I wish I knew a way to always protect her.
From an unsavory comment by her classmate.
From a casual neglect by a teacher.
From a small accident at recess time.
From my own well-meaning but faulty parenting.
When I look at her, I know she deserves nothing but the best.
But what is the best?
Is it to protect her from every possible, probable hurt?
Or is it to let her be- even if it means, she experiences a mild let-down, from her family and friends, at times?
I wish I could tell her, all that I have learned about the real world….that no amount of self-improvement will impress that one bully who dresses up as a friend.
I wish I could tell her that, her humor lights up a room.
I wish I could tell her that even though I get upset about her covering her bedroom walls with colors and stickers, never in a million years do I want her to stop being silly, or stop being a child.
I wish I could tell her in a way she can comprehend that her kindness and wise words fill my heart with so much love and genuine respect for her.
I wish I could stop “fine-tuning” her already fascinating personality.

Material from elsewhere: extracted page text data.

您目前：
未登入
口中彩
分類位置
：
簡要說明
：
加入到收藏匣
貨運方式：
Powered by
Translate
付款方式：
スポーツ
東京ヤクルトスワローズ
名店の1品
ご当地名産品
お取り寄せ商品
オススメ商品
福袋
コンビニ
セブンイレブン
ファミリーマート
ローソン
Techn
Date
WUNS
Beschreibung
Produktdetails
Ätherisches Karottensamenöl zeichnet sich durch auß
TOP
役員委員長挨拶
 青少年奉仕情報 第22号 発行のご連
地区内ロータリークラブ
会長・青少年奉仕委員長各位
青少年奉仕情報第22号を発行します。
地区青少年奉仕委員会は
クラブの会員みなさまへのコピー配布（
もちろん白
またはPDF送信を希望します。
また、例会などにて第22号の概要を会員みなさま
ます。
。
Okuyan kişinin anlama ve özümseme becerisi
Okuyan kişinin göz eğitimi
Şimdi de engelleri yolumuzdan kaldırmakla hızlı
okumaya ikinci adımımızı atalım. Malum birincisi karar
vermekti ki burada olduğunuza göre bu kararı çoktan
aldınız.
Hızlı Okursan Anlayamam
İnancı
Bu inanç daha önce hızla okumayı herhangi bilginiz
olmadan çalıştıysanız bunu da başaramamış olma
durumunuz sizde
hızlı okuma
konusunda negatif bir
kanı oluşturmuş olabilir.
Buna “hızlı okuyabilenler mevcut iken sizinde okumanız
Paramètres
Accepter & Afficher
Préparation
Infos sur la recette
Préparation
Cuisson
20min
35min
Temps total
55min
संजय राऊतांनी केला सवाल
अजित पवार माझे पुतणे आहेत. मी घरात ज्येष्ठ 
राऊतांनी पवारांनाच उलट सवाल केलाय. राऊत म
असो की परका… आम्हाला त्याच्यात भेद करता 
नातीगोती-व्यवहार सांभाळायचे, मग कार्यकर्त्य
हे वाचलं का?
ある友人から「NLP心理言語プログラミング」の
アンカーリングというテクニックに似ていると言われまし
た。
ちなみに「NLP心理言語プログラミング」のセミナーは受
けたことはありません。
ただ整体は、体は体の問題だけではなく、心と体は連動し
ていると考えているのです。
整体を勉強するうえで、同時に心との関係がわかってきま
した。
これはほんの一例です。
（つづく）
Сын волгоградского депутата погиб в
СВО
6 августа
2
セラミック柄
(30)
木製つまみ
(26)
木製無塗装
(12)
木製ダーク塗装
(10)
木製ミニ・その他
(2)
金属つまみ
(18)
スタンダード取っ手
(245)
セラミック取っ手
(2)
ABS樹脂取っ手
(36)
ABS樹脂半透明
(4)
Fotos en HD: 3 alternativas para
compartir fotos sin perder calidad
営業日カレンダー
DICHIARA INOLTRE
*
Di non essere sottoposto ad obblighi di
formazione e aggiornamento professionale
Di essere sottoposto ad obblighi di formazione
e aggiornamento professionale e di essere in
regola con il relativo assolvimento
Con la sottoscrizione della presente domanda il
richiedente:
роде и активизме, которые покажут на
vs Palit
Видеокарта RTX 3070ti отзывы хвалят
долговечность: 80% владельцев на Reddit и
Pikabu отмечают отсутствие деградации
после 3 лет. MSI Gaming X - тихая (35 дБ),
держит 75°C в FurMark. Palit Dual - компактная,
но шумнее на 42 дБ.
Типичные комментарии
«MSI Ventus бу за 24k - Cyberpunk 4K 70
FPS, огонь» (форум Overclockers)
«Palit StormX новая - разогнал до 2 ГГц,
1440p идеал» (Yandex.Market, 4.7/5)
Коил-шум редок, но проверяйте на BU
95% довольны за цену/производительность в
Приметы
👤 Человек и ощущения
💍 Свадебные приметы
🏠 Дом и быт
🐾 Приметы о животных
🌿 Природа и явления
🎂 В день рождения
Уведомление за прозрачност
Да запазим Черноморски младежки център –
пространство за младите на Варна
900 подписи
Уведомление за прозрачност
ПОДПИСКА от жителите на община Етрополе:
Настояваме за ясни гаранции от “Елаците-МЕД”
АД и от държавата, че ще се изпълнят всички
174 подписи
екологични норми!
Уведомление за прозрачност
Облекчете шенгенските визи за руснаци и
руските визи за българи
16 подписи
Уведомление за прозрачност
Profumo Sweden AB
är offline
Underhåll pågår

I wish I could tell her that every time I held her hand too tight while crossing a road, or appear too paranoid while she makes her 50th jump from the sofa on to the floor, I am as much trying to protect her as I am trying to manage my untamable fears.
I wish I could tell her that a mother’s heart and mind are scary places. That no person should ever be exposed to that kind of frantic and fearsome worrying. The constant worrying about possible scenarios in which their child can get hurt.
But mostly, I wish I could tell her every day, that she is perfect. That she is loved. That she is worthy of everything that comes her way.